Robots are a big help on modern farms, where they can do everything from watering crops to bringing in the harvest. But while they are very capable in many respects, they don’t have the same “feel” for things that people do. Sure, they can pluck countless bushels of fruit from an orchard, but they aren’t so good at telling whether that fruit is any good. That takes a special kind of knowledge. And if you’ve ever seen anyone in a grocery store poking and prodding at produce, you know just how involved the selection process can be.

In the future, robots may give us a run for our money, thanks to the work of a team of researchers at Cornell University. They have developed a Raspberry Pi-powered soft robotic gripper capable of sensing the ripeness of fruit through touch, mimicking the nuanced way humans assess produce.

The research centers on a five-fingered, flexible gripper embedded with stretchable fiber-optic sensors. Unlike traditional rigid robotic claws, this design allows the machine to gently grasp delicate fruits like strawberries without bruising them. At the same time, it measures subtle differences in firmness — one of the most reliable indicators of ripeness.

The project combines multiple sensing methods into a single compact device. Each finger contains optical fibers that detect both curvature and pressure by measuring changes in light intensity as the material bends or presses against an object. Meanwhile, a small Raspberry Pi Camera Module embedded in the palm provides visual data, helping the robot identify fruit that may be hidden behind leaves.

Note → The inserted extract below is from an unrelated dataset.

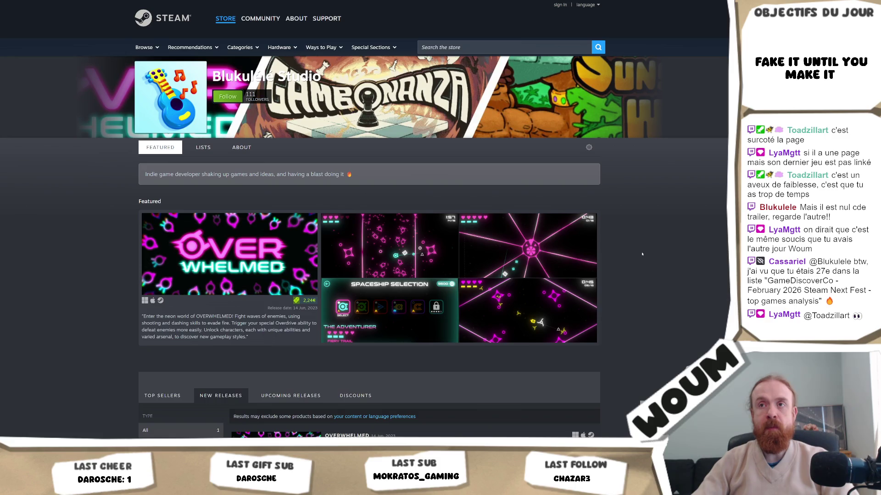
scroll(639, 252, "down", 5)
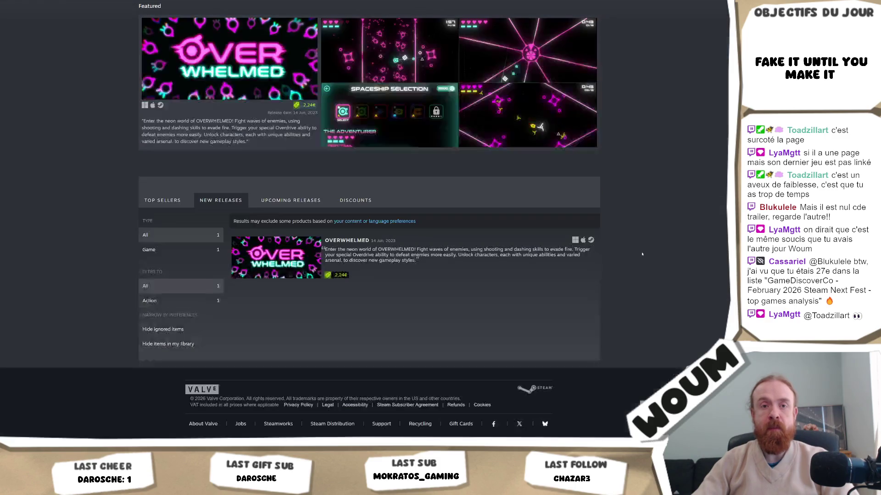
scroll(635, 257, "up", 5)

This multimodal approach — blending touch, vision, and motion sensing — addresses a major limitation in current agricultural robots. Many existing systems rely heavily on visual cues like color, which can be unreliable due to lighting conditions or natural variation between fruits. Others use tactile sensors but lack the finesse needed to avoid damaging soft produce. By integrating these capabilities, the Cornell gripper can make more accurate decisions while handling crops more delicately.

The device is not only intelligent but also efficient. It can close its grip in under two seconds, lift objects weighing up to one kilogram, and adapt to a wide range of shapes and sizes. Once it has determined that a fruit is ready to harvest, a built-in rotational mechanism gently twists it from the vine instead of pulling, reducing strain on both the fruit and the plant.

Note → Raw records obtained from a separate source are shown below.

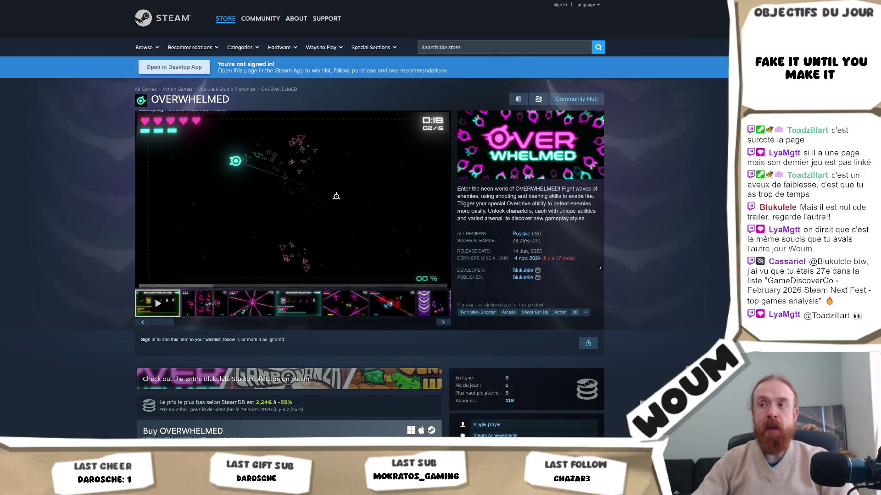
scroll(651, 246, "down", 4)
scroll(647, 199, "up", 3)
key("alt+Left")
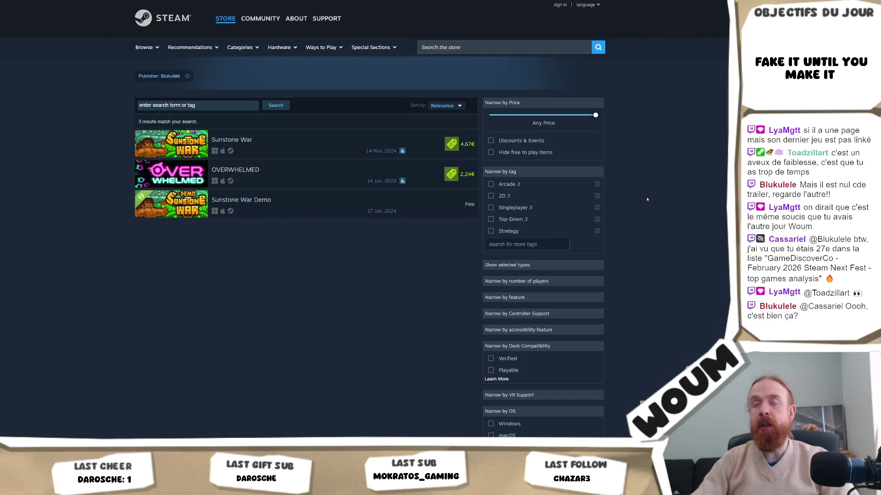
key("alt+Left")
key("alt+Left")
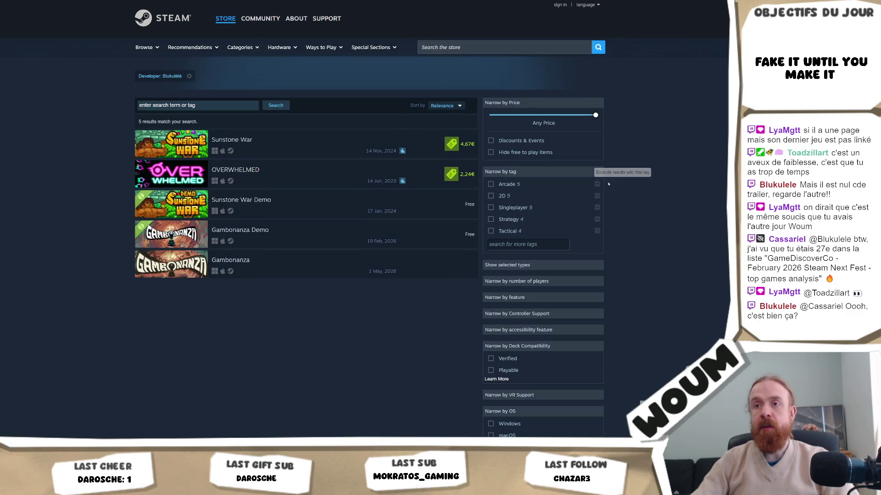
left_click(459, 266)
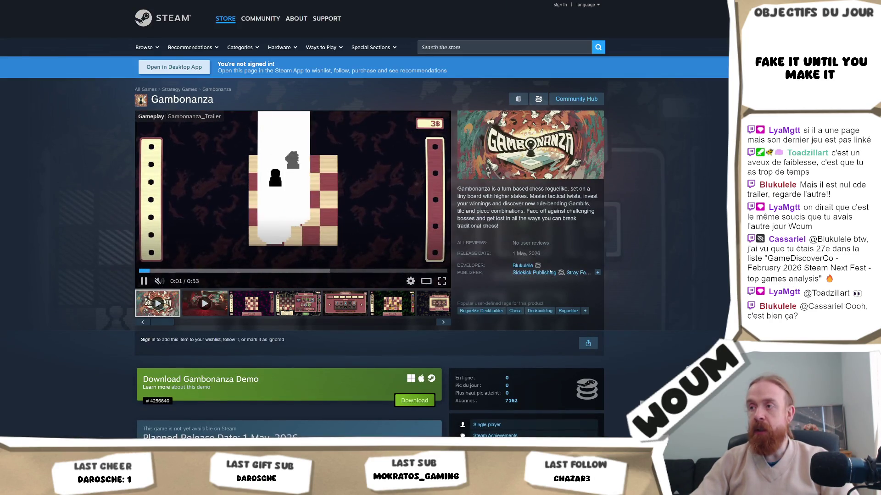
scroll(570, 274, "down", 4)
Step: Review Gambonanza's SteamDB stats (#320 top wishlists, 7,162 followers), then return to Unity
left_click(594, 194)
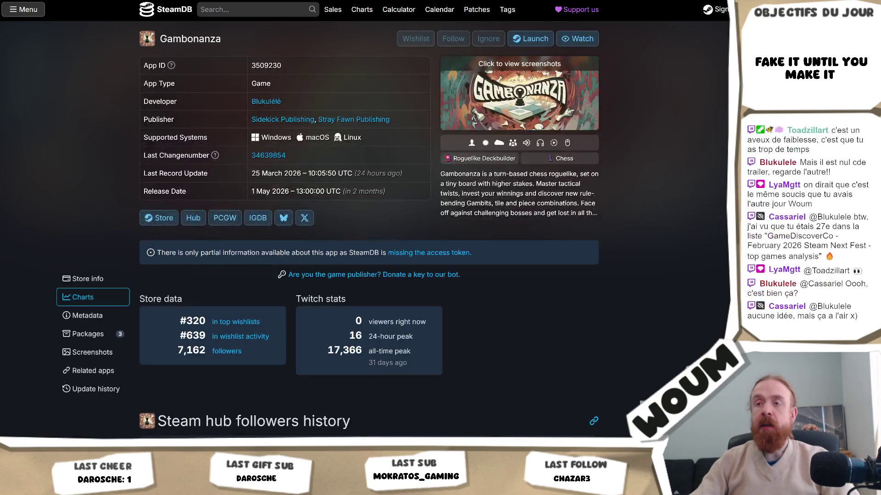
scroll(434, 172, "down", 5)
scroll(434, 171, "up", 3)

While strawberries served as the primary testing model — since their color provides an easy way to verify ripeness — the technology could be even more valuable for fruits like avocados or pawpaws, where visual cues are less reliable. These crops often suffer high postharvest losses because they ripen unpredictably and bruise easily.

Beyond improving harvesting accuracy, the researchers believe their system could support more sustainable farming practices. Smaller, more intelligent robots could enable diverse planting strategies, reduce reliance on pesticides, and minimize food waste in the years ahead.